Henri Konan Bédié, Alassane Ouattara, Laurent Gbagbo la Côte d’Ivoire attend l’oxygène

Henri Konan Bédié, Alassane Ouattara, Laurent Gbagbo la Côte d’Ivoire attend l’oxygène

Les grandes voix et grandes gueules de la scène politique nationale sont pour l’instant, neutralisées ou tétanisées par la décision de la Cour pénale internationale

Abidjan, le 02-04-2021 (crocinfos.net) À Barthelemy Zouzoua Inabo: Les grandes voix et grandes gueules de la scène politique nationale sont pour l’instant, neutralisées ou tétanisées par la décision de la Cour pénale internationale. L’onde de choc est immense pour les faucons de tous les camps. Ça tombe bien. Certes l’espace n’est pas totalement aseptisé. Le virus de la haine, de la vengeance, de la colère, de l’étouffement, circule toujours. Tout comme celui de la Covid-19 (soit dit en passant, allez vous faire vacciner, c’est gratuit.).

De l’espace donc, pour une réflexion sereine, dynamique et collective sur les suites logiques de la décision de la Cour pénale internationale, le 31 mars 2021.
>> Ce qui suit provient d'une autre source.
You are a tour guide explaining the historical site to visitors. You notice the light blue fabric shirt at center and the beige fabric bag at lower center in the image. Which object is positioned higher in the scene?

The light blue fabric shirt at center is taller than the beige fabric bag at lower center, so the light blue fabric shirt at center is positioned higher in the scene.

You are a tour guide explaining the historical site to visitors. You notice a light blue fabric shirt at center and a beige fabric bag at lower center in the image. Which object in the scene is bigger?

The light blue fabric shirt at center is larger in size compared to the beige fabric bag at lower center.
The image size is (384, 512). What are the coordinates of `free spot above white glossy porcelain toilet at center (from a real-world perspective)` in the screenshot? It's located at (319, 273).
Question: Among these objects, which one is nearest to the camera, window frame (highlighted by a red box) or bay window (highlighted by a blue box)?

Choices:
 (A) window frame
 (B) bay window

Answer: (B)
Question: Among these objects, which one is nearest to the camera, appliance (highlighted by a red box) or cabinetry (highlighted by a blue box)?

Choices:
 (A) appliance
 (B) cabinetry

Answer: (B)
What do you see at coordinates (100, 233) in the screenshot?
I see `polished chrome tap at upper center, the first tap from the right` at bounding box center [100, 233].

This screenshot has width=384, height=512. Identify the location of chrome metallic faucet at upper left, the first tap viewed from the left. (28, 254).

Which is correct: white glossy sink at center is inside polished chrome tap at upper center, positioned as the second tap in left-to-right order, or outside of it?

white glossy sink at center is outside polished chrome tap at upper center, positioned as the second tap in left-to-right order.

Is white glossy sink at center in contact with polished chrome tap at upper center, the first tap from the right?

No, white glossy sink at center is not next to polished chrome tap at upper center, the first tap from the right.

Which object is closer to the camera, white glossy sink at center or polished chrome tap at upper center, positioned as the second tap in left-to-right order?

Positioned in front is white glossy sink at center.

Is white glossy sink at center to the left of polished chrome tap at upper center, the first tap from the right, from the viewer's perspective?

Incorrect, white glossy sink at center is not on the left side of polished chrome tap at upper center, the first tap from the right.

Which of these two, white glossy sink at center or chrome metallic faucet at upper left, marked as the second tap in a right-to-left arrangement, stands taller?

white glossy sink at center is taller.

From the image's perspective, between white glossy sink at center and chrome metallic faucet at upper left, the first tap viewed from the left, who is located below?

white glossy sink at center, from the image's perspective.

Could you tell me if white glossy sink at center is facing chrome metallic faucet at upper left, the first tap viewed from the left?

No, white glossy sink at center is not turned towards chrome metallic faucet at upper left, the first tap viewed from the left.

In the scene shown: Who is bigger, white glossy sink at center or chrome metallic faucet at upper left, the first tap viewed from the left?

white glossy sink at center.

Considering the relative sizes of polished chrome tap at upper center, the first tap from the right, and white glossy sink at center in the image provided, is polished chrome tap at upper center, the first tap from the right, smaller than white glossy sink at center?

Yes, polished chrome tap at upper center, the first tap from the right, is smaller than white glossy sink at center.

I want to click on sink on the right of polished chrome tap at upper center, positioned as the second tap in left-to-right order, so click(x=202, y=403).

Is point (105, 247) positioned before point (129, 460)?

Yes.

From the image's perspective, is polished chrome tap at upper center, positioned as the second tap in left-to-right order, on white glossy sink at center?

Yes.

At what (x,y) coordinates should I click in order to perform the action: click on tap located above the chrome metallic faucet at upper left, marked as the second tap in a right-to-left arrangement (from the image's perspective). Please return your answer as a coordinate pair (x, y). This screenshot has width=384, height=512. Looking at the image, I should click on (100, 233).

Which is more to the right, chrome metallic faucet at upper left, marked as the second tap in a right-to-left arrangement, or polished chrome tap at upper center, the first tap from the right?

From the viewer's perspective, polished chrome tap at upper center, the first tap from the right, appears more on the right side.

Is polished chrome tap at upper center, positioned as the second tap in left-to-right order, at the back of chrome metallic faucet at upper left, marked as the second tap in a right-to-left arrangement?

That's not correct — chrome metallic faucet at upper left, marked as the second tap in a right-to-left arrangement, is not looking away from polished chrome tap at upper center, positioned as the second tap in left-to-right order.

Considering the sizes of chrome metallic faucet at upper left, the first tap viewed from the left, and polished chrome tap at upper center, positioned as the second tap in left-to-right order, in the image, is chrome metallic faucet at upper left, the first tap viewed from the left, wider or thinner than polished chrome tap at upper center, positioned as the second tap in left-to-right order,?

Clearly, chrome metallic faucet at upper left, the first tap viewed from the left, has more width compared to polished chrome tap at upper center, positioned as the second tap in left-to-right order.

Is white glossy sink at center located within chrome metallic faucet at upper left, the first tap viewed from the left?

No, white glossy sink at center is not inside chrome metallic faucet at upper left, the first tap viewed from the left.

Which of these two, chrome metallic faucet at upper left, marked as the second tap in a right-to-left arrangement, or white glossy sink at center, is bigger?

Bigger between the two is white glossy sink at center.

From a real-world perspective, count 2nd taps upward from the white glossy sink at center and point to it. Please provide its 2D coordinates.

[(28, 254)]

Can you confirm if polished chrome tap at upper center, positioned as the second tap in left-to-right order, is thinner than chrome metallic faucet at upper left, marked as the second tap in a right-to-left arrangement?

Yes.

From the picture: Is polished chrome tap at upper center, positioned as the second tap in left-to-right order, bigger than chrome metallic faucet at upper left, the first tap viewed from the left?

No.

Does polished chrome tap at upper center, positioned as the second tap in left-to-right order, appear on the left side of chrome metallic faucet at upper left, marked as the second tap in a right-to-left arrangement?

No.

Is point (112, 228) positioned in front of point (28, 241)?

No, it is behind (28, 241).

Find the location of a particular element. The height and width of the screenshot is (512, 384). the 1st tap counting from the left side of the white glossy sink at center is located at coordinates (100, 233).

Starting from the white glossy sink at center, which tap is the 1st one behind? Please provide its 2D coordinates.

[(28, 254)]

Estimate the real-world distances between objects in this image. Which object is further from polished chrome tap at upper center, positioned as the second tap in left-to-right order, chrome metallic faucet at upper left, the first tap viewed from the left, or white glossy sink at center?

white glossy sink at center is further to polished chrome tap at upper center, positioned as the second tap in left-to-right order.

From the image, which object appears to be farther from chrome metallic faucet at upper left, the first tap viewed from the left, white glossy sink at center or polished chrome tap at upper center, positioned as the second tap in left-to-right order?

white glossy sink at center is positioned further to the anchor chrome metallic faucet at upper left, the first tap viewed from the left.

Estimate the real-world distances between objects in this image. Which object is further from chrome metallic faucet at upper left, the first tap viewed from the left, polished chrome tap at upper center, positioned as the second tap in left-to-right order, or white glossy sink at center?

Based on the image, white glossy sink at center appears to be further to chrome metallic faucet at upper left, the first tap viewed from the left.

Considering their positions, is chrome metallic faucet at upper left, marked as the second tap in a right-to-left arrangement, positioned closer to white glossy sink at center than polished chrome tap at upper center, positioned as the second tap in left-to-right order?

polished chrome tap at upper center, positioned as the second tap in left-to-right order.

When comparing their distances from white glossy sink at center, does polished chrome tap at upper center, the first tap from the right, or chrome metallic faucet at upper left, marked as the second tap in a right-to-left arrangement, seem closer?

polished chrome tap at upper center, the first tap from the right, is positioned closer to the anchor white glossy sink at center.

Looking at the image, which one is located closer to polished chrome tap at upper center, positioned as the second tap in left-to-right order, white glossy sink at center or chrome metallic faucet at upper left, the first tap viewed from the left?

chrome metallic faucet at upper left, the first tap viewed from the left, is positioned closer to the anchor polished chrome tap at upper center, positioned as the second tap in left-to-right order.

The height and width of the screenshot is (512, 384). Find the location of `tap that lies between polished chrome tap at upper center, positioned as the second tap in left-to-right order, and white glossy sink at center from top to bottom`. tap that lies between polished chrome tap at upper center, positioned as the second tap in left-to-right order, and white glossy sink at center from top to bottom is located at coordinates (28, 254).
Conditions pour le retour au pays

Laurent Gbagbo, le père de la maxime « asseyons-nous et discutions »

Laurent Gbagbo, le père de la maxime « asseyons-nous et discutions »

Laurent Gbagbo et Blé Goudé acquittés, quel est donc le futur immédiat pour la Côte d’Ivoire? Les deux hommes ont manifesté leurs volontés de retourner dans leur pays. Comment et à quelles conditions ce retour peut-il se faire?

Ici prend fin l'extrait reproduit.